[WORK ORDER]
Once the line containing "9: (520, 330, 1.17)" is found in the entries below, restate it and each following line word for word, stopping after the line containing "31: (762, 141, 1.41)".

--- --- ---

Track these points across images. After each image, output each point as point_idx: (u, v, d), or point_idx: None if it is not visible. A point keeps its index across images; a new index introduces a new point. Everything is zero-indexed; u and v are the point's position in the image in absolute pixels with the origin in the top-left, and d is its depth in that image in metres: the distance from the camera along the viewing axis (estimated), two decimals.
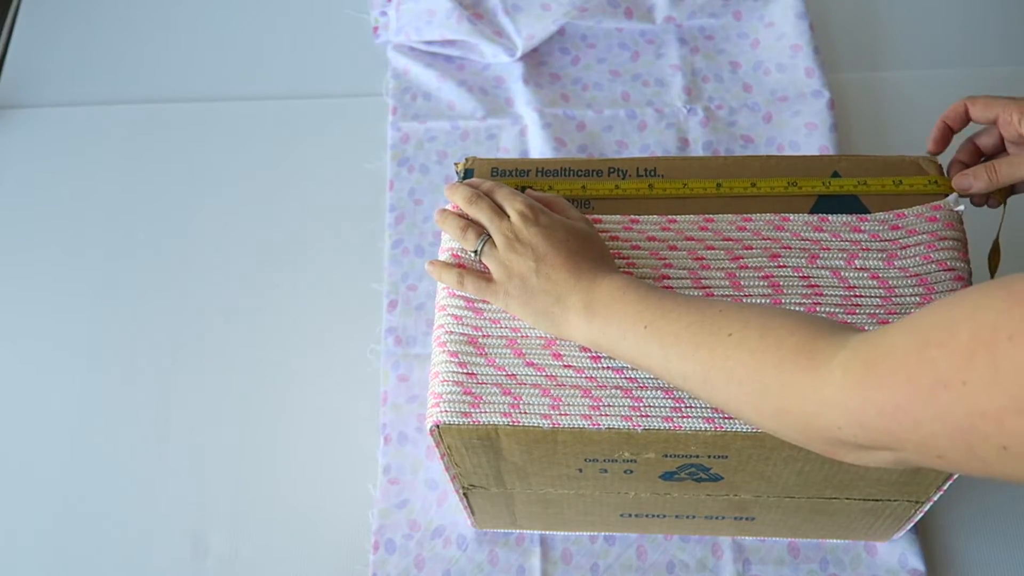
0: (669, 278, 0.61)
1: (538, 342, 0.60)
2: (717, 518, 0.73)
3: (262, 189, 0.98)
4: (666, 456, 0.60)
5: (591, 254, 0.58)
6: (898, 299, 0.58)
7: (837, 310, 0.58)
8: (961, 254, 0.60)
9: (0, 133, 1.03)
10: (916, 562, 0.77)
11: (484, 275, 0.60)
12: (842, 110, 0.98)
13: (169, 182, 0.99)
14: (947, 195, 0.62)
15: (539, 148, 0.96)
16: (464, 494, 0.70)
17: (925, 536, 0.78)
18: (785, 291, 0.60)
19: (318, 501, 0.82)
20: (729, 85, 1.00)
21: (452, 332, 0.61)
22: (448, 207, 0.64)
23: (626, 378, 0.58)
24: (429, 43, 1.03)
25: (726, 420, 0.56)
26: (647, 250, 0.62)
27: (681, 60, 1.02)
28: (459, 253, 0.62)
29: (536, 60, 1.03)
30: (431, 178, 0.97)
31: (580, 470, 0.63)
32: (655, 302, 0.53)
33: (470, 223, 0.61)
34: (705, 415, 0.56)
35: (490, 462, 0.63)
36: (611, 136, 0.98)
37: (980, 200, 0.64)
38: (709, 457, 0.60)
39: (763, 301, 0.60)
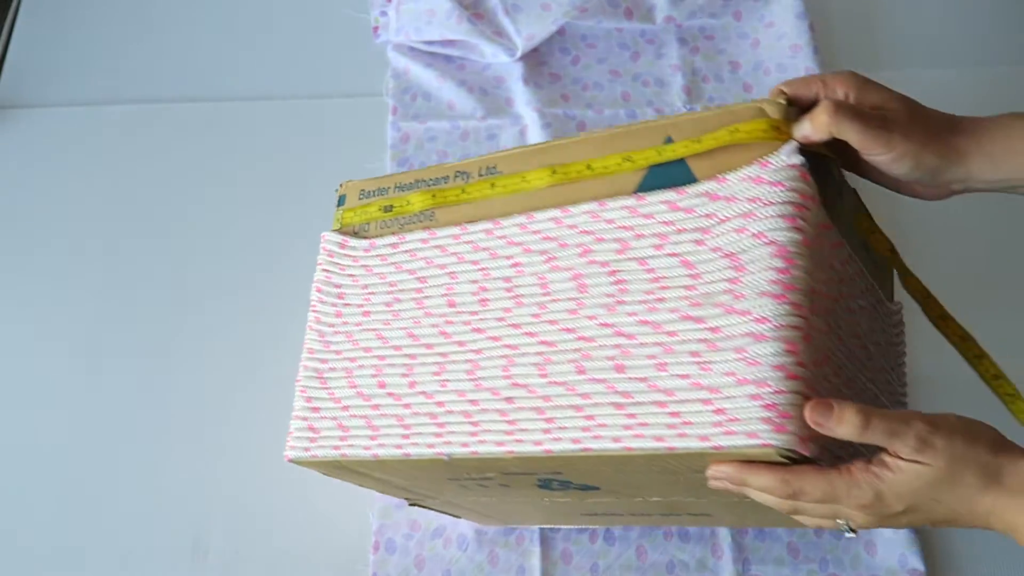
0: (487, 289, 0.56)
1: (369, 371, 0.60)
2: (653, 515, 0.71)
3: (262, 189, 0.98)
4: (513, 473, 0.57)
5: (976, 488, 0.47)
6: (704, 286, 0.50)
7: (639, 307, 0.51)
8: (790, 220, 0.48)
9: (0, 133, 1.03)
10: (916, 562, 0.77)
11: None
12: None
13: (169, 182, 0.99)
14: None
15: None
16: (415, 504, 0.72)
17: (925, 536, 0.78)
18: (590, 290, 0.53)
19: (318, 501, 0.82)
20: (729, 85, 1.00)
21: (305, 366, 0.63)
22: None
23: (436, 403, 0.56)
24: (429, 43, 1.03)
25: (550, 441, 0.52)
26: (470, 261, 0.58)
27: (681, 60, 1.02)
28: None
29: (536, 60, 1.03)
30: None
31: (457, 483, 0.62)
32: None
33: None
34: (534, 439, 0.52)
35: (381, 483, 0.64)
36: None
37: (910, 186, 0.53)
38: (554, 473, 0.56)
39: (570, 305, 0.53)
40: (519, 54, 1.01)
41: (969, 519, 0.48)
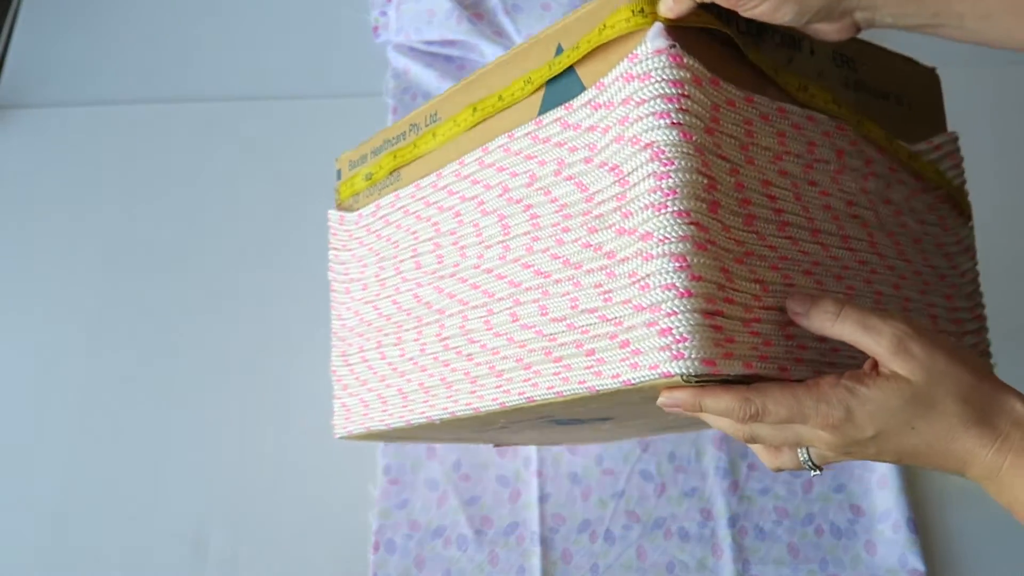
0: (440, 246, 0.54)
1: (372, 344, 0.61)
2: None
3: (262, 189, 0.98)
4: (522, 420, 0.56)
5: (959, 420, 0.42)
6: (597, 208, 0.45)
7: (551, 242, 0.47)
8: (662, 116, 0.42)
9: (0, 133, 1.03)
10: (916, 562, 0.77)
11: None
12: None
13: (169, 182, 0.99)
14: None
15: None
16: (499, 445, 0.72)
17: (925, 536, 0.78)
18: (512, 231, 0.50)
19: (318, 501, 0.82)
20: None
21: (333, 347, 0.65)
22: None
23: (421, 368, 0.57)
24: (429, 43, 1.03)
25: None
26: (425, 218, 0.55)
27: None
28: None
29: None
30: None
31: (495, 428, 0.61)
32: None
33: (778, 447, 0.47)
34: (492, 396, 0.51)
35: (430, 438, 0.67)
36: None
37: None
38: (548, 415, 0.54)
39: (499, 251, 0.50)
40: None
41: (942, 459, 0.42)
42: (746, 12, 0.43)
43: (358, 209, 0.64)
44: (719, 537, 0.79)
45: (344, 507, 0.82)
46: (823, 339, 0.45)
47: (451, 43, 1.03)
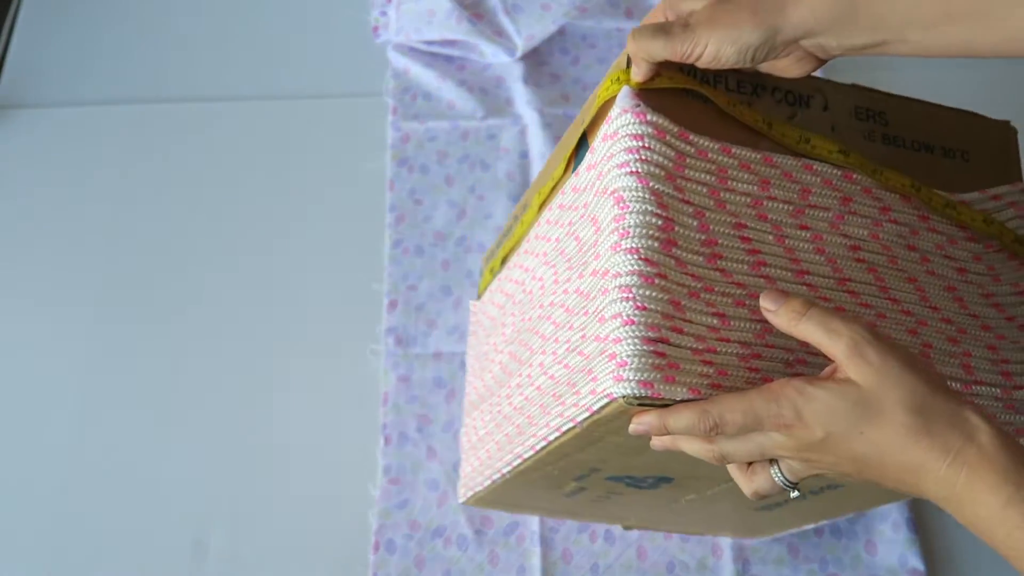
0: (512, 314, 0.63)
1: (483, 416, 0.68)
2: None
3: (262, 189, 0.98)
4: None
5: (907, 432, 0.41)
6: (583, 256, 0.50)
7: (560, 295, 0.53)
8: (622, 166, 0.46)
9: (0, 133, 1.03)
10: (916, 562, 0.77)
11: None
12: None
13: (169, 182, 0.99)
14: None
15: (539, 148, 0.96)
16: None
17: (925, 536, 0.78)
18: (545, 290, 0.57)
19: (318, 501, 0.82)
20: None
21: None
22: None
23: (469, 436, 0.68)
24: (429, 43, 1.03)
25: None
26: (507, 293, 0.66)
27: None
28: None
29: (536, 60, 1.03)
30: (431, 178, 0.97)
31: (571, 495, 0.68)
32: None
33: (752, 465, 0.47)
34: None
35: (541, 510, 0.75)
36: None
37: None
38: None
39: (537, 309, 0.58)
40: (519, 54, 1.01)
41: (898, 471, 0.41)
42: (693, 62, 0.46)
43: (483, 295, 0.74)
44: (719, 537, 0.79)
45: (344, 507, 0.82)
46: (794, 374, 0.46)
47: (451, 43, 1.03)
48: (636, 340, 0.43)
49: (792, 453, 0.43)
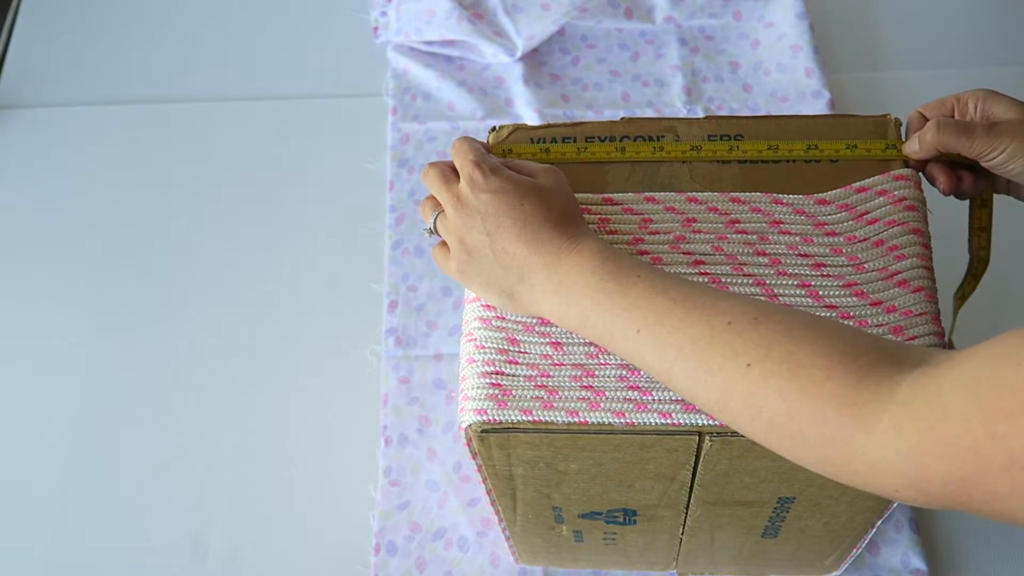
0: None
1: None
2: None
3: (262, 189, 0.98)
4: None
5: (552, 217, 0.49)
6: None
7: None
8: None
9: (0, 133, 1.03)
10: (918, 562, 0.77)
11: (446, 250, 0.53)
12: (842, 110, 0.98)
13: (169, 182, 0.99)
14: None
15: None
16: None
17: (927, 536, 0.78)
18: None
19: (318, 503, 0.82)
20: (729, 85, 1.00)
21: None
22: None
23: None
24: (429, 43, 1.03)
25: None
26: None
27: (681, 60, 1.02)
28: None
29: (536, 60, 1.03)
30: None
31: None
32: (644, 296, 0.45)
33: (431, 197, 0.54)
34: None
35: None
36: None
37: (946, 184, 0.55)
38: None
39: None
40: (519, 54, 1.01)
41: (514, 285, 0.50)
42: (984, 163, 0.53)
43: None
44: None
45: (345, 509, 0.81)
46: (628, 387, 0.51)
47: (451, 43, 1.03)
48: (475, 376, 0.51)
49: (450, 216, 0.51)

--- --- ---

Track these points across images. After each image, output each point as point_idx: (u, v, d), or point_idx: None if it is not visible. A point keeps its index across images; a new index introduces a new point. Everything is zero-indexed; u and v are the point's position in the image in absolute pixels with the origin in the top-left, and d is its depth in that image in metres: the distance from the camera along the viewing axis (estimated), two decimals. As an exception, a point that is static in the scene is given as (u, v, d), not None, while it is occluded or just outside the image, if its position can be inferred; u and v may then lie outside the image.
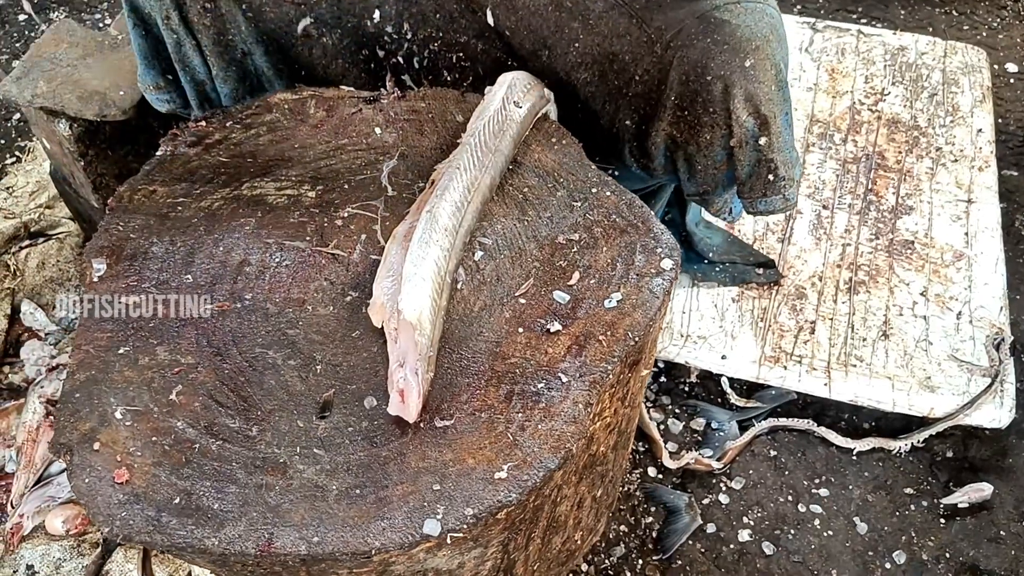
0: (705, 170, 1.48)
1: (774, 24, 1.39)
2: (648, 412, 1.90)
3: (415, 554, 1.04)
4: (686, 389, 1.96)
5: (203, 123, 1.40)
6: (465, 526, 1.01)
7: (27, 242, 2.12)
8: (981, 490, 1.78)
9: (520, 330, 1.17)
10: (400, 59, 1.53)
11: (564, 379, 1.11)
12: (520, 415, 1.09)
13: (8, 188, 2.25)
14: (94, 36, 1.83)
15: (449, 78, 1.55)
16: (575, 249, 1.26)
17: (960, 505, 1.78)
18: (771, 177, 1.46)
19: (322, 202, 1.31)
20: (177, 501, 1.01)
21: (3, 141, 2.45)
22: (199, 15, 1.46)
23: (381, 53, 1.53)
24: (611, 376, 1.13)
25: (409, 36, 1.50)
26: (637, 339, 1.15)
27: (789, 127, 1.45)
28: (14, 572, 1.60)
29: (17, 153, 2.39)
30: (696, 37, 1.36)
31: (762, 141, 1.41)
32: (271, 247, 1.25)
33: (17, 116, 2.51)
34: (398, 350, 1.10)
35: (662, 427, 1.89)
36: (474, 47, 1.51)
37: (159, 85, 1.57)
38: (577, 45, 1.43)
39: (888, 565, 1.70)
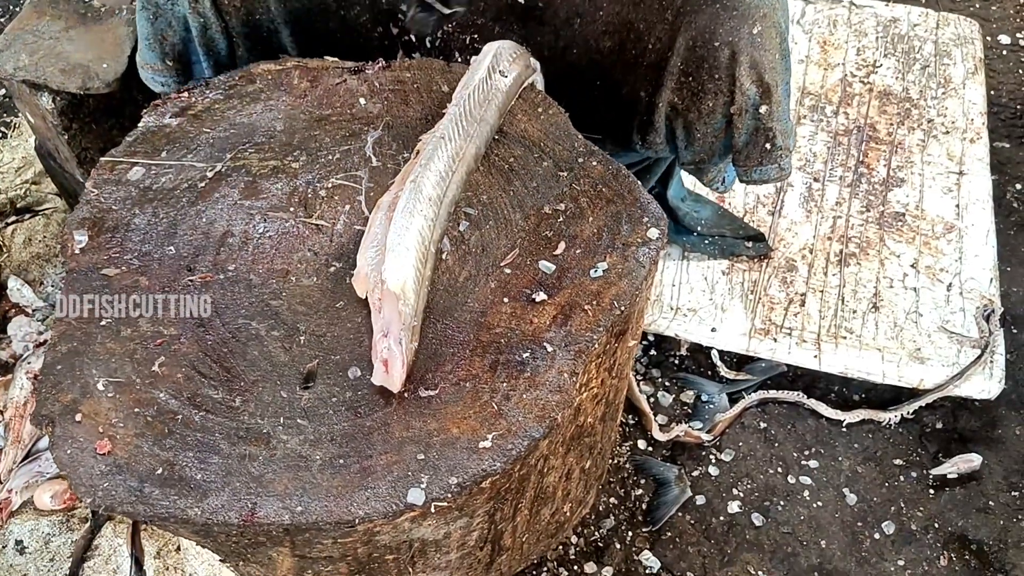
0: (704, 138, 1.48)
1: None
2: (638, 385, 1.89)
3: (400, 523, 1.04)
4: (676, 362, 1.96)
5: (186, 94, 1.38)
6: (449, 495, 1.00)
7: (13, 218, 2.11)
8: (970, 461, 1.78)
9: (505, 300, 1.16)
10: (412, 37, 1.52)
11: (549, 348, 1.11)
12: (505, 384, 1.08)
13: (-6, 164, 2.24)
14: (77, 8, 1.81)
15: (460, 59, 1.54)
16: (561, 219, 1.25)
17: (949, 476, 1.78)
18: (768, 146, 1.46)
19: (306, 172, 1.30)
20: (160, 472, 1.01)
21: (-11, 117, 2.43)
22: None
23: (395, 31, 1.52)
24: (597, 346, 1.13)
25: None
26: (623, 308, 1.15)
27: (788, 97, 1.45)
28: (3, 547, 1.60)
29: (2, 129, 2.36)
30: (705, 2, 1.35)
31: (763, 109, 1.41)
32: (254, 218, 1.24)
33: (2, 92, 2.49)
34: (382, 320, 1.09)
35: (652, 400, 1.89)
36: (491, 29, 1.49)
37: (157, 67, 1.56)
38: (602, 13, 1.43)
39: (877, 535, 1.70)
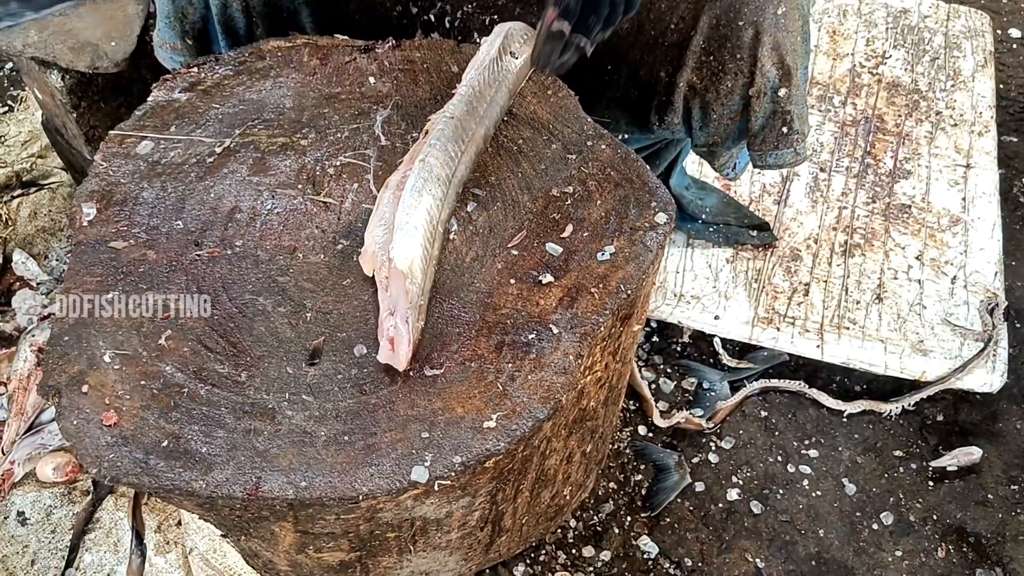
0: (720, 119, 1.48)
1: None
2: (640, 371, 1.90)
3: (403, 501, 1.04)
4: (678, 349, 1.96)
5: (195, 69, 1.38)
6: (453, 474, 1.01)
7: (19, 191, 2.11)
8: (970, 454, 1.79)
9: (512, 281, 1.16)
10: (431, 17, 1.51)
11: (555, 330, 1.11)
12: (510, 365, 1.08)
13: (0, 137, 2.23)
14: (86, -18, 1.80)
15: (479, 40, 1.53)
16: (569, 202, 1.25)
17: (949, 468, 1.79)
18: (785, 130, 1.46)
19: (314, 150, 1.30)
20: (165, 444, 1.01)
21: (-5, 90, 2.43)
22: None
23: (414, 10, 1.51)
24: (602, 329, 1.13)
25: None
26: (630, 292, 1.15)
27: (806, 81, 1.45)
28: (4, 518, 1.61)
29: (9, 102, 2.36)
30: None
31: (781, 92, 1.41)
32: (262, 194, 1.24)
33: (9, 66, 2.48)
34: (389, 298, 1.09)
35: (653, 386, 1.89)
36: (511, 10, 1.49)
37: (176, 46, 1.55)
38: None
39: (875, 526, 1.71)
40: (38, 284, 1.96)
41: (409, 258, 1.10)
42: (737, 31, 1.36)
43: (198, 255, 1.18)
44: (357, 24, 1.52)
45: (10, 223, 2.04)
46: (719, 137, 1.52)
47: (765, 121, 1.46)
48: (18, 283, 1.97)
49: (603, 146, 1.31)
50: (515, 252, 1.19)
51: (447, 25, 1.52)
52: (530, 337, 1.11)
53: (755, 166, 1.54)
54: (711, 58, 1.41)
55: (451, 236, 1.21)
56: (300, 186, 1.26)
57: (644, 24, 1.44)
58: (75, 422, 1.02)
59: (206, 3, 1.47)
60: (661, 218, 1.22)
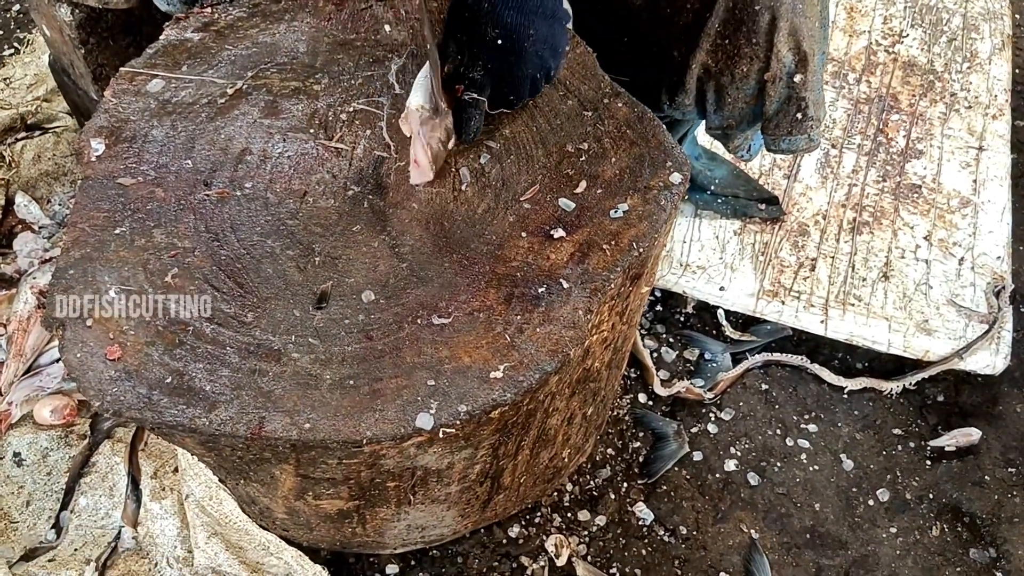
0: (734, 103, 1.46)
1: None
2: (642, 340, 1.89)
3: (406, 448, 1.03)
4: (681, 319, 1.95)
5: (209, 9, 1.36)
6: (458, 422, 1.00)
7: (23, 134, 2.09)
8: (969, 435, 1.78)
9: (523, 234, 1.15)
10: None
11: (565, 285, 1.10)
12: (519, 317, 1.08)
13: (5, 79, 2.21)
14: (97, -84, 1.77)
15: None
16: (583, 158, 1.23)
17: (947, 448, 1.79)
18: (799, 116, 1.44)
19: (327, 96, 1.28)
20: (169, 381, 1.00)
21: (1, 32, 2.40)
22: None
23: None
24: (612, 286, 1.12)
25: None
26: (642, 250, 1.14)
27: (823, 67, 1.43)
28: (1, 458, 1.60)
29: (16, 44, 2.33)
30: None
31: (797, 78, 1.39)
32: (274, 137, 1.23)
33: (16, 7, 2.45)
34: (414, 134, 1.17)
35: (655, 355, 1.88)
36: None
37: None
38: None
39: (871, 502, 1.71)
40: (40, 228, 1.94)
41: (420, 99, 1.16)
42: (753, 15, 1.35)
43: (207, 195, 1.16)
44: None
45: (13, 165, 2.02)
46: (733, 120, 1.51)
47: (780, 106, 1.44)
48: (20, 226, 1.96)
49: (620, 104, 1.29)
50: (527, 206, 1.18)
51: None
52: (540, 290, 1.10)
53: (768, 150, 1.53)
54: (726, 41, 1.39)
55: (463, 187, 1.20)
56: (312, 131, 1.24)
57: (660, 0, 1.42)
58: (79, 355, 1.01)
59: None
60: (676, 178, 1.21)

--- --- ---

[RESPONSE TO THIS EXERCISE]
9: (520, 330, 1.17)
10: (400, 59, 1.53)
11: (564, 379, 1.11)
12: (520, 415, 1.09)
13: (8, 188, 2.25)
14: (94, 36, 1.83)
15: (449, 78, 1.55)
16: (575, 249, 1.26)
17: (960, 505, 1.78)
18: (771, 177, 1.46)
19: (322, 202, 1.31)
20: (177, 501, 1.01)
21: (3, 141, 2.45)
22: (199, 15, 1.46)
23: (381, 53, 1.53)
24: (611, 376, 1.13)
25: (409, 36, 1.50)
26: (637, 339, 1.15)
27: (789, 127, 1.45)
28: (14, 572, 1.60)
29: (17, 153, 2.39)
30: (696, 37, 1.36)
31: (762, 141, 1.41)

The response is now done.